The surviving fragment of the film shows the woman returning to her frame and becoming a painting again. The painter wakes up and is astonished to see the servant swatting the painting with the broom. The painter gives the servant a second thrashing. The fragment concludes with action not mentioned in the catalogue: the painter finally decapitates his servant, stuffing the head and body in the same trunk he had used before. The servant's body, holding its head, climbs out of the box and wanders away. The painter, terrified at the sight, jumps straight into his painting and disappears.

==Production and themes==
The plot of Delirium in a Studio echoes that of an earlier Méliès film, A Spiritualistic Photographer (1903), while the Orientalist setting may indicate inspiration from the paintings of Eugène Delacroix.
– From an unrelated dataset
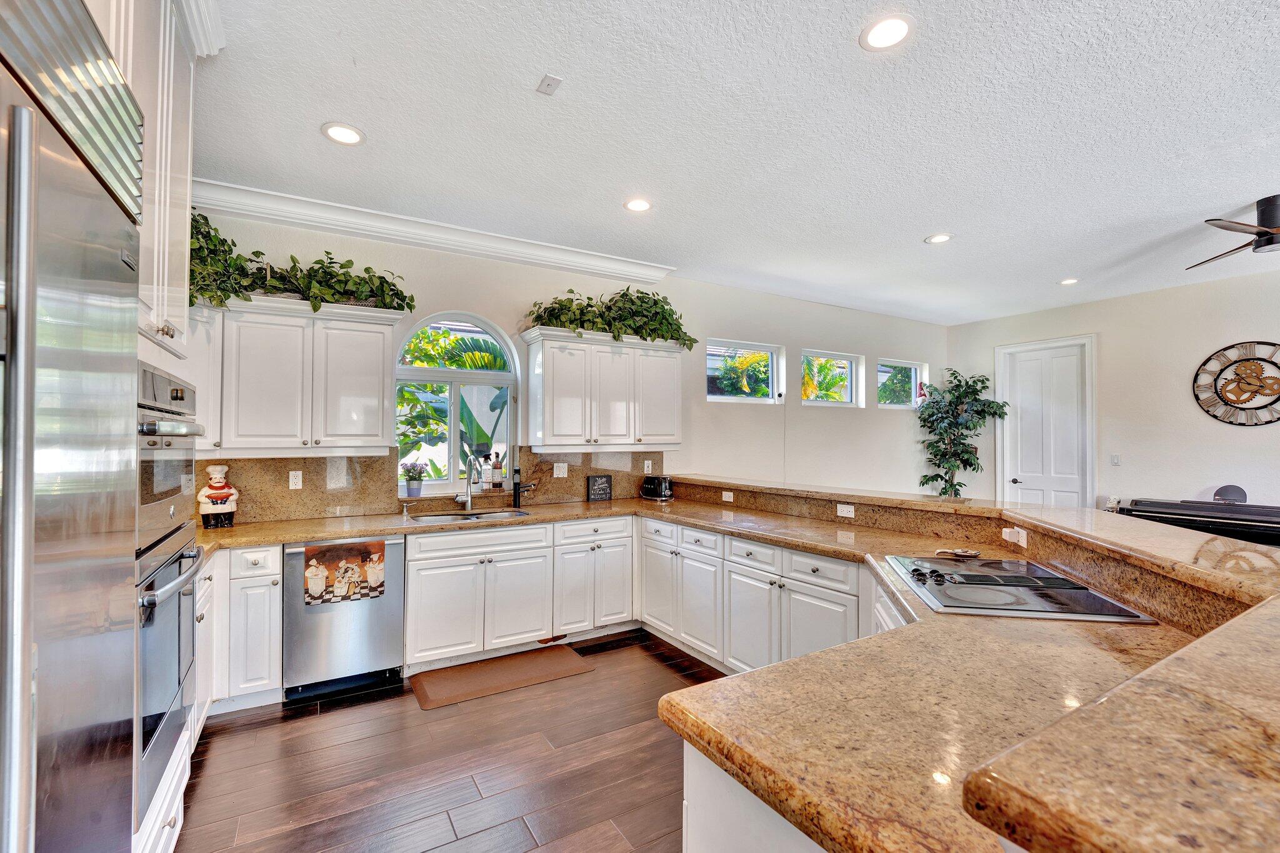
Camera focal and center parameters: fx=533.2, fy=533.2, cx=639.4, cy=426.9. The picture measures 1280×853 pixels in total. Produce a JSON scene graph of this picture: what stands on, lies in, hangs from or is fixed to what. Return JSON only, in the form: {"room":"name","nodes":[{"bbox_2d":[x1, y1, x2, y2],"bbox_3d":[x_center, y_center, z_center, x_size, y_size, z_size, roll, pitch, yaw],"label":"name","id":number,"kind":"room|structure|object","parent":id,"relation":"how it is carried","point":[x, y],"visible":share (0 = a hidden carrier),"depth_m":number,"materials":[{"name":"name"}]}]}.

Méliès and a frequent collaborator, an actor billed as Manuel, play the master (Ali Barbouyou) and servant (Ali Bouf-à-l'huile) respectively. The film's special effects are worked with substitution splices and dissolves. The scenery, particularly detailed even by Méliès's elaborate standards, includes a large picture frame Méliès had previously used in other films, including The Mysterious Portrait.

A Centre national de la cinématographie guide to Méliès's work notes that, while the final jump into the painting is very Mélièsian in style, this is one of Méliès's few films in which a magic disappearance is not followed by a final return suggesting a curtain call. Other examples without a final reappearance include Bob Kick, the Mischievous Kid (1903), The Marvellous Wreath (1903), and Satan in Prison (1907), assuming the endings of those films are complete in their surviving prints.